What you immediately have to assess is whether it is worth leaving Australia quickly to avoid the 3 year ban.

It can be a very tricky situation. An illegal or a person on a bridging visa C, D or E could face a three year ban from re-applying for a visa.  One needs to carefully access whether the client should leave Australia if there is some prospect of avoiding the 3 year ban.

People can avoid the 3 year exclusion on becoming unlawful or holding a Bridging visa C, D or E period by leaving Australia relatively promptly after becoming unlawful.  It is particularly relevant for students who drift into becoming unlawful.  Often clients have not had this option carefully explained to them. Here is what Public Interest Criteria (PIC) 4014 says as relevant:

(1)      If the applicant is affected by either of the risk factors specified in subclauses… (4):

(a)      the application is made more than 3 years after the departure of the person from Australia referred to in that subclause; or

(b)      the Minister is satisfied that,….:

(i)      compelling circumstances that affect the interests of Australia; or

(ii)      compassionate or compelling circumstances that affect the interests of an Australian citizen, an Australian permanent resident or an eligible NZ citizen;

justify the granting of the visa within 3 years after the departure.

(4)      Subject to subclause (5), a person is affected by a risk factor if the person left Australia as:

(a)      an unlawful non-citizen; or

(b)the holder of a Bridging C…, D or E visa.

(5)      Subclause (4) does not to apply.. if:

(a)      the person left Australia within 28 days after a substantive visa held by the person ceased to be in effect…; or

(b)      a bridging visa held by the person at the time of departure was granted:

(i)      within 28 days after a substantive visa held by the person ceased to be in effect; or

(ii)      while the person held another bridging visa granted:

(A)      while the person held a substantive visa; or

(B)      within 28 days after a substantive visa… ceased to be in effect…

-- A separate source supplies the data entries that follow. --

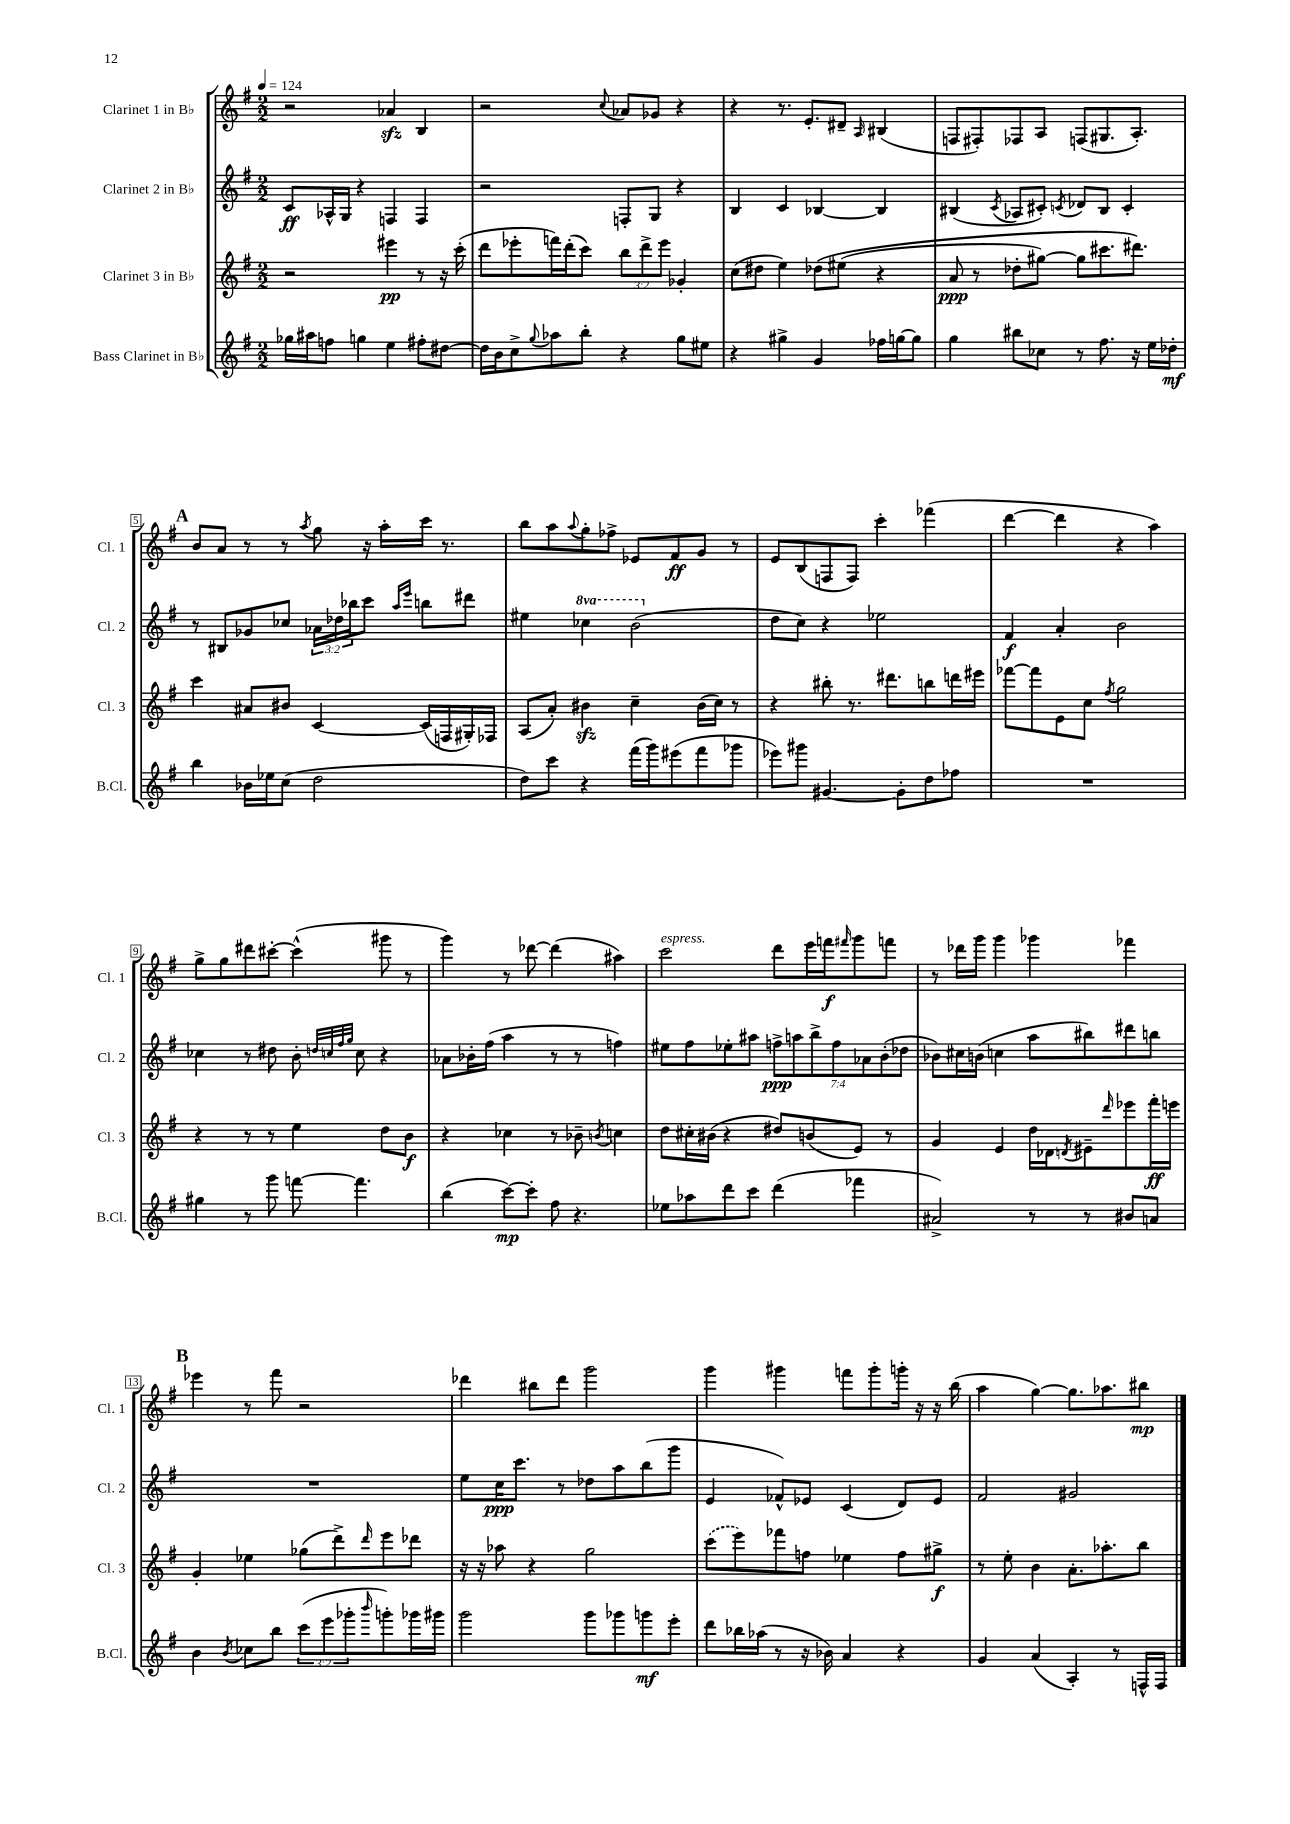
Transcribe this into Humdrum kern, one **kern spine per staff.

**kern	**dynam	**kern	**dynam	**kern	**dynam	**kern	**dynam
*part4	*part4	*part3	*part3	*part2	*part2	*part1	*part1
*staff4	*staff4	*staff3	*staff3	*staff2	*staff2	*staff1	*staff1
*I"Bass Clarinet in B♭	*	*I"Clarinet 3 in B♭	*	*I"Clarinet 2 in B♭	*	*I"Clarinet 1 in B♭	*
*I'B.Cl.	*	*I'Cl. 3	*	*I'Cl. 2	*	*I'Cl. 1	*
*clefG2	*	*clefG2	*	*clefG2	*	*clefG2	*
*k[f#]	*	*k[f#]	*	*k[f#]	*	*k[f#]	*
*M2/2	*	*M2/2	*	*M2/2	*	*M2/2	*
*MM124	*	*MM124	*	*MM124	*	*MM124	*
=1	=1	=1	=1	=1	=1	=1	=1
16gg-X\LL	.	2r	.	8c/L	ff	2r	.
16aa#X\J	.	.	.	.	.	.	.
8ffn\J	.	.	.	16A-X^^/L	.	.	.
.	.	.	.	16G/JJ	.	.	.
4ggn\	.	.	.	4r	.	.	.
4ee\	.	4eee#X\	pp	4Fn/	.	4a-Xzz/	.
8ff#X'\L	.	8r	.	4F/	.	4B/	.
[8dd#X\J	.	16r	.	.	.	.	.
.	.	(16ccc'\	.	.	.	.	.
=2	=2	=2	=2	=2	=2	=2	=2
16dd#\LL]	.	8ddd\L	.	2r	.	2r	.
16b\J	.	.	.	.	.	.	.
8cc^\	.	8eee-X'\	.	.	.	.	.
8qqgg/	.	.	.	.	.	.	.
8aa-X\	.	16fffn\L)	.	.	.	.	.
.	.	(16ddd'\J	.	.	.	.	.
8bb'\J	.	8ccc\J)	.	.	.	.	.
.	.	.	.	.	.	8qqcc/	.
4r	.	12bb\L	.	8Fn'/L	.	8a-X/L	.
.	.	12ddd^\	.	.	.	.	.
.	.	.	.	8G/J	.	8g-X/J	.
.	.	12eee-\J	.	.	.	.	.
8gg\L	.	4g-X'/	.	4r	.	4r	.
8ee#X\J	.	.	.	.	.	.	.
=3	=3	=3	=3	=3	=3	=3	=3
4r	.	(8cc\L	.	4B/	.	4r	.
.	.	8dd#X\J	.	.	.	.	.
4gg#X^\	.	4ee\)	.	4c/	.	8.r	.
.	.	.	.	.	.	8.e'/L	.
4g/	.	(8dd-X\L	.	[4B-X/	.	.	.
.	.	(8ee#X\J	.	.	.	8d#X~/J	.
.	.	.	.	.	.	16qqA/	.
16ff-X\LL	.	4r	.	4B-/]	.	(4B#X/	.
[16ggn\J	.	.	.	.	.	.	.
8gg\J]	.	.	.	.	.	.	.
=4	=4	=4	=4	=4	=4	=4	=4
4gg\	.	8a/	ppp	(4B#X/	.	8Fn/L	.
.	.	8r	.	.	.	8F#X'/)	.
.	.	.	.	8qc/	.	.	.
8bb#X\L	.	8dd-X'\L	.	8A-X/L	.	8F-X/	.
8cc-X\J	.	[8gg#X\J)	.	8c#X'/J)	.	8A/J	.
.	.	.	.	8qcn/	.	.	.
8r	.	8gg#\L]	.	8d-X/L	.	(8Fn/L	.
8.ff#\	.	8.ccc#X\	.	8B#/J	.	8.G#X/	.
.	.	.	.	4c'/	.	.	.
16r	.	8.ddd#X\J)	.	.	.	8.A'/J)	.
16ee\LL	.	.	.	.	.	.	.
16dd-X'\JJ	mf	.	.	.	.	.	.
!!LO:LB:g=z
!!LO:REH:place=s1:t=A
=5	=5	=5	=5	=5	=5	=5	=5
4bb\	.	4ccc\	.	8r	.	8b/L	.
.	.	.	.	8B#X/L	.	8a/J	.
16b-X\LL	.	8a#X/L	.	8g-X/	.	8r	.
16ee-X\J	.	.	.	.	.	.	.
(8cc\J	.	8b#X/J	.	8cc-X/J	.	8r	.
.	.	.	.	.	.	8qaa/	.
2dd\	.	[4c/	.	24a-X\LL	.	8gg\	.
.	.	.	.	24dd-X\	.	.	.
.	.	.	.	24bb-X\J	.	.	.
.	.	.	.	8ccc\J	.	16r	.
.	.	.	.	.	.	16aa'\LL	.
.	.	.	.	16qqaa/LL	.	.	.
.	.	.	.	16qqeee/JJ	.	.	.
.	.	(16c/LL]	.	8bbn\L	.	16ccc\JJ	.
.	.	16Fn/	.	.	.	8.r	.
.	.	16G#X'/)	.	8ddd#X\J	.	.	.
.	.	16F-X/JJ	.	.	.	.	.
=6	=6	=6	=6	=6	=6	=6	=6
8dd\L)	.	(8A/L	.	4ee#X\	.	8bb\L	.
8ccc\J	.	8a'/J)	.	.	.	8aa\	.
.	.	.	.	.	.	8qqaa/	.
*	*	*	*	*8va	*	*	*
4r	.	4b#Xzz\	.	4ccc-X\	.	8gg'\	.
.	.	.	.	.	.	8ff-X^\J	.
(16fff#\LL	.	4cc~\	.	(2bb\	.	8e-X/L	.
16ggg\J)	.	.	.	.	.	.	.
(8eee#X\	.	.	.	.	.	8f#/	ff
8fff#\	.	(16b#\LL	.	.	.	8g/J	.
.	.	16cc\JJ)	.	.	.	.	.
8ggg-X\J	.	8r	.	.	.	8r	.
=7	=7	=7	=7	=7	=7	=7	=7
*	*	*	*	*X8va	*	*	*
8eee-X\L)	.	4r	.	8dd\L	.	8e/L	.
8ggg#X\J	.	.	.	8cc\J)	.	(8B/	.
[4.g#X/	.	8bb#X'\	.	4r	.	8Fn/	.
.	.	8.r	.	.	.	8F/J)	.
.	.	.	.	2ee-X\	.	4ccc'\	.
.	.	8.ddd#X\L	.	.	.	.	.
8g#'\L]	.	.	.	.	.	.	.
8dd\	.	8bbn\	.	.	.	(4fff-X\	.
8ff-X\J	.	16dddn\L	.	.	.	.	.
.	.	16eee#X\JJ	.	.	.	.	.
=8	=8	=8	=8	=8	=8	=8	=8
1r	.	[8fff-X\L	.	4f#/	f	[4ddd\	.
.	.	8fff-\]	.	.	.	.	.
.	.	8e\	.	4a'/	.	4ddd\]	.
.	.	8cc\J	.	.	.	.	.
.	.	8qff#/	.	.	.	.	.
.	.	2gg\	.	2b\	.	4r	.
.	.	.	.	.	.	4aa\)	.
!!LO:LB:g=z
=9	=9	=9	=9	=9	=9	=9	=9
4gg#X\	.	4r	.	4cc-X\	.	8gg^\L	.
.	.	.	.	.	.	8gg\	.
8r	.	8r	.	8r	.	8ddd#X\	.
8ggg\	.	8r	.	8dd#X\	.	[8ccc#X'\J	.
[8fffn\	.	4ee\	.	8b'\	.	(4ccc#^^\]	.
.	.	.	.	32qqddn/LLL	.	.	.
.	.	.	.	32qqccn/	.	.	.
.	.	.	.	32qqff#/	.	.	.
.	.	.	.	32qqgg/JJJ	.	.	.
4.fff\]	.	.	.	8cc\	.	.	.
.	.	8dd\L	.	4r	.	8ggg#X\	.
.	.	8b\J	f	.	.	8r	.
=10	=10	=10	=10	=10	=10	=10	=10
(4bb\	.	4r	.	8a-X\L	.	4ggg\)	.
.	.	.	.	16b-X'\L	.	.	.
.	.	.	.	(16ff#\JJ	.	.	.
[8ccc\L)	mp	4cc-X\	.	4aa\	.	8r	.
8ccc'\J]	.	.	.	.	.	[8ddd-X\	.
8ff#\	.	8r	.	8r	.	(4ddd-\]	.
4.r	.	8b-X~\	.	8r	.	.	.
.	.	8qbn/	.	.	.	.	.
.	.	4ccn\	.	4ffn\)	.	4aa#X\)	.
=11	=11	=11	=11	=11	=11	=11	=11
!	!	!	!	!	!	!LO:TX:a:i:t=espress.	!
8ee-X\L	.	8dd\L	.	8ee#X\L	.	2ccc\	.
8aa-X\	.	16cc#X'\L	.	8ff#\	.	.	.
.	.	(16b#X\JJ	.	.	.	.	.
8ddd\	.	4r	.	8ee-X'\	.	.	.
8ccc\J	.	.	.	8aa#X\J	.	.	.
(4ddd\	.	8dd#X/L)	.	14ffn^\L	ppp	8ddd\L	.
.	.	.	.	14aan\	.	.	.
.	.	(8bn/	.	.	.	16eee\L	.
.	.	.	.	14bb^\	.	.	.
.	.	.	.	.	.	16fffn\J	f
.	.	.	.	14ff\	.	.	.
.	.	.	.	.	.	16qqfff#X/	.
4fff-X\	.	8e/J)	.	.	.	8ggg\	.
.	.	.	.	14a-X\	.	.	.
.	.	.	.	(14b'\	.	.	.
.	.	8r	.	.	.	8fffn\J	.
.	.	.	.	14dd-X\J	.	.	.
=12	=12	=12	=12	=12	=12	=12	=12
2a#X^/)	.	4g/	.	8b-X\L)	.	8r	.
.	.	.	.	16cc#X\L	.	16ddd-X\LL	.
.	.	.	.	(16bn\JJ	.	16ggg\JJ	.
.	.	4e/	.	4ccn\	.	4ggg\	.
8r	.	16dd\LL	.	8aa\L	.	4ggg-X\	.
.	.	16d-X\J	.	.	.	.	.
.	.	8qdn/	.	.	.	.	.
8r	.	8e#X~\	.	8bb#X\)	.	.	.
.	.	16qqddd/	.	.	.	.	.
8b#X/L	.	8eee-X\	.	8ddd#X\	.	4fff-X\	.
8an/J	.	16fff#'\L	ff	8bbn\J	.	.	.
.	.	16eeen\JJ	.	.	.	.	.
!!LO:LB:g=z
!!LO:REH:place=s1:t=B
=13	=13	=13	=13	=13	=13	=13	=13
4b\	.	4g'/	.	1r	.	4eee-X\	.
8qb/	.	.	.	.	.	.	.
8cc-X\L	.	4ee-X\	.	.	.	8r	.
8bb\J	.	.	.	.	.	8fff#\	.
(12ccc\L	.	(8gg-X\L	.	.	.	2r	.
12eee\	.	.	.	.	.	.	.
.	.	8ddd^\)	.	.	.	.	.
12ggg-X'\	.	.	.	.	.	.	.
16qqbbb/	.	16qqddd/	.	.	.	.	.
8gggn'\)	.	8eee\	.	.	.	.	.
16ggg-X\L	.	8ddd-X\J	.	.	.	.	.
16ggg#X\JJ	.	.	.	.	.	.	.
=14	=14	=14	=14	=14	=14	=14	=14
2ggg\	.	16r	.	8ee\L	.	4ddd-X\	.
.	.	16r	.	.	.	.	.
.	.	8aa-X\	.	16cc\K	ppp	.	.
.	.	.	.	8.ccc\J	.	.	.
.	.	4r	.	.	.	8bb#X\L	.
.	.	.	.	8r	.	8ddd-\J	.
8ggg\L	.	2gg\	.	8dd-X\L	.	2ggg\	.
8ggg-X\	.	.	.	8aa\	.	.	.
8gggn\	mf	.	.	(8bb\	.	.	.
8eee'\J	.	.	.	8ggg\J	.	.	.
=15	=15	=15	=15	=15	=15	=15	=15
8ddd\L	.	(8ccc\L	.	4e/	.	4ggg\	.
16bb-X\L	.	8eee\)	.	.	.	.	.
(16aa-X\JJ	.	.	.	.	.	.	.
8r	.	8fff-X\	.	8f-X^^/L)	.	4ggg#X\	.
16r	.	8ffn\J	.	8e-X/J	.	.	.
16b-X\)	.	.	.	.	.	.	.
4a/	.	4ee-X\	.	(4c/	.	8fffn\L	.
.	.	.	.	.	.	8ggg#'\	.
4r	.	8ff\L	.	8d/L)	.	16gggn'\Jk	.
.	.	.	.	.	.	16r	.
.	.	8gg#X^\J	f	8e-/J	.	16r	.
.	.	.	.	.	.	(16bb\	.
=16	=16	=16	=16	=16	=16	=16	=16
4g/	.	8r	.	2f#/	.	4aa\	.
.	.	8ee'\	.	.	.	.	.
(4a/	.	4b\	.	.	.	[4gg\)	.
4A'/)	.	8.a'\L	.	2g#X/	.	8.gg\L]	.
.	.	8.aa-X'\	.	.	.	8.aa-X\	.
8r	.	.	.	.	.	.	.
16Fn^^/LL	.	8bb\J	.	.	.	8bb#X\J	mp
16F/JJ	.	.	.	.	.	.	.
==	==	==	==	==	==	==	==
*-	*-	*-	*-	*-	*-	*-	*-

PIC 4014(5)(ii) is unnecessarily complex.  Here is what it means.  Obviously if a person leaves Australia within 28 days of holding a substantive visa the 3 year exclusion does not apply.

But a person could be granted a bridging visa during that 28 period after the substantive visa expired in which case if the person left during the tenure of that bridging visa then similarly the 3 year exclusion does not apply.

But there is a 3rd situation.  A person may be granted a second bridging visa during the 28 day period after the substantive visa expired.  This opens the ability of a migration agent to carefully manage the departure of the client and at the same time give clients some extra time to sort out their affairs. The key to the strategy is to try and have a second bridging visa granted during that 28 day period and try and have the term of the second bridging visa as long as possible.

Finally if the person has only been unlawful for less than 28 days, it may be possible to apply for another visa (like a student visa) and re-establish one’s lawful status. It is all quite complex and extreme care needs to be taken to take the course which causes the least damage to the client.